START TEXT PROVIDED

Every time I see Michael Caine say "Roger, here we go" in that overly-casual accent, I'm like..."yeah...I wish I was that awesome." One of the greatest movies ever.


----------



## Vic Balshaw (Oct 21, 2009)

You should try '633 Sqn' if you can get hold of it H


----------



## B-17engineer (Oct 21, 2009)

Vic Balshaw said:


> You should try '633 Sqn' if you can get hold of it H



Ya, that movie really wants to make me build a Spit or Hurricane.


----------



## Thorlifter (Oct 21, 2009)

While it's not in my personal top 5, BoB is still a great movie.


----------



## renrich (Oct 21, 2009)

The movie was good with outstanding aerial footage and a good sound track. I have the sound track CD as well as the DVD.


----------



## timshatz (Oct 21, 2009)

As Air Movies go, especially aviation combat flicks, it was one of the best. Air sequences are excellent, some shots just can not be duplicated as there are enough flying aircraft left of those types. Especially the large dogfight sequences, not going to see them done again with real aircraft (although it is only a matter of time before digital gets it right and those movies start, even on the History Channel- think of "Black Tuesday" or the "Marriannas Turkey Shoot" being done). Probably the top 5 when it comes to Air Combat, "The Blue Max" is another one that did it well.

As far as the movie itself is concerned, as a movie, I'd give it a fair rating. "Piece of Cake" is probably closer to accurate in terms of characters. Most of the people in it are given a very polished, somewhat shallow perspective. But given the time constraints of a movie and the time in which it was made (barely 25 years after the actual battle) as well as the historical importance of the event, there was little chance it was going to be anything else but. Similar affects were in the movies "The Longest Day", "Tora, Tora, Tora", "Midway", ect. All of the movies were made by guys who'd either been in the battle or been around for it. Movies like "Saving Priviate Ryan", which take a darker and somewhat more balanced approach to the characters, have to be made by people who weren't there. They are better movies for that, but not better history. 

That all being said, "The Battle of Britian" was my favorite movie as a kid and still is one of my top ten. Strictly for the airplanes, the story (bad guys versus good guys) and how cool the RAF fighter pilots came off. The scene where Edward Fox comes down in the Glass House and before he can move, the kid that lives in the house shows up offering him a smoke and he says, "Thanks awfully old chap". 

That was cool. 

Liked the bit about the Farmers and Polish pilot too. "Good afffftttteeeernun". "Good afternoon my ass..."

Great scene.


----------



## Airframes (Oct 21, 2009)

Definitely a classic of classics! I don't know how many times I've watched it, at the cinema when first released (numerous times!), on TV, VHS and DVD. It was only recently I spotted something I'd never noticed before. In the early scenes, where a pilot climbs out of his Hurricane after taxiing in at the French airfield being hurridly abandoned, a head suddenly pops up and then disappears, on the starboard side of the cockpit!

END TEXT PROVIDED
START RECORDED INFORMATION

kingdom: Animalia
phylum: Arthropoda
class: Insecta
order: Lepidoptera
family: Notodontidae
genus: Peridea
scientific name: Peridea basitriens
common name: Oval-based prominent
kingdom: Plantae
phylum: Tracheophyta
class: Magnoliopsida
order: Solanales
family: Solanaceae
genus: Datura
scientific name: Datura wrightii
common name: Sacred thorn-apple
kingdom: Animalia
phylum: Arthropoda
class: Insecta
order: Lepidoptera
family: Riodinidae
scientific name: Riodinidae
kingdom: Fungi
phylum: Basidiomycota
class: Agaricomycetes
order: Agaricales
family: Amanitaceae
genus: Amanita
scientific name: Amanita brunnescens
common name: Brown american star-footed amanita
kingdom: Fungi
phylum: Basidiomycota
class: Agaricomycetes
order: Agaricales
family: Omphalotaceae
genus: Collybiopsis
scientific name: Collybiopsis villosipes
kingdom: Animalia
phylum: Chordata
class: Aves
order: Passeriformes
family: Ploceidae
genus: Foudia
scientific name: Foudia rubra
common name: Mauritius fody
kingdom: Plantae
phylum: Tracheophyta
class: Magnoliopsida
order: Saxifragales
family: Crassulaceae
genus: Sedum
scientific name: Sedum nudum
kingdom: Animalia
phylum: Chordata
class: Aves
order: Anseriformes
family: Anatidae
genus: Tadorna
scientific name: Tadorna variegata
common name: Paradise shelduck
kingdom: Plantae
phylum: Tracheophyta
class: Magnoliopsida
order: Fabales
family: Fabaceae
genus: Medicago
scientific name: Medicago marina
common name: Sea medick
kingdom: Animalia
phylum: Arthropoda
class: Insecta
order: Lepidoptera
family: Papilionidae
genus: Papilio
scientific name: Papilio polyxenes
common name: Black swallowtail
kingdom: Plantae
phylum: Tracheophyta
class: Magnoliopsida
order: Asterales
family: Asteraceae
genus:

END RECORDED INFORMATION

SHORT PROBLEM A: In the forum thread about the Battle of Britain film, what two items does renrich say he owns?
SHORT PROBLEM B: Reproduce the Battle of Britain film thread from "Liked the bit" to "Airframes (Oct 21, 2009)", changing "Polish pilot" to "Czech pilot".
SHORT PROBLEM C: Write the next part of the forum thread about the Battle of Britain film.

RESULT A: The sound track CD and the DVD.

RESULT B:
Liked the bit about the Farmers and Czech pilot too. "Good afffftttteeeernun". "Good afternoon my ass..."

Great scene.


----------



## Airframes (Oct 21, 2009)

RESULT C:
I guess it must have been a ground crew member, leaning in through the starboard cockpit hatch, ensuring the brakes were on and the switches off after the actor had stopped and switched of the aircraft! Presumably, if noticed by the Director, it had to be left in to avoid re-shooting the scene. It can only be seen for a fraction of a second but, using the freeze frame on my PC, I watched it again, and sure enough, there's an erk's head!


----------



## proton45 (Oct 21, 2009)

Airframes said:


> Definitely a classic of classics! I don't know how many times I've watched it, at the cinema when first released (numerous times!), on TV, VHS and DVD. It was only recently I spotted something I'd never noticed before. In the early scenes, where a pilot climbs out of his Hurricane after taxiing in at the French airfield being hurridly abandoned, a head suddenly pops up and then disappears, on the starboard side of the cockpit!
> I guess it must have been a ground crew member, leaning in through the starboard cockpit hatch, ensuring the brakes were on and the switches off after the actor had stopped and switched of the aircraft! Presumably, if noticed by the Director, it had to be left in to avoid re-shooting the scene. It can only be seen for a fraction of a second but, using the freeze frame on my PC, I watched it again, and sure enough, there's an erk's head!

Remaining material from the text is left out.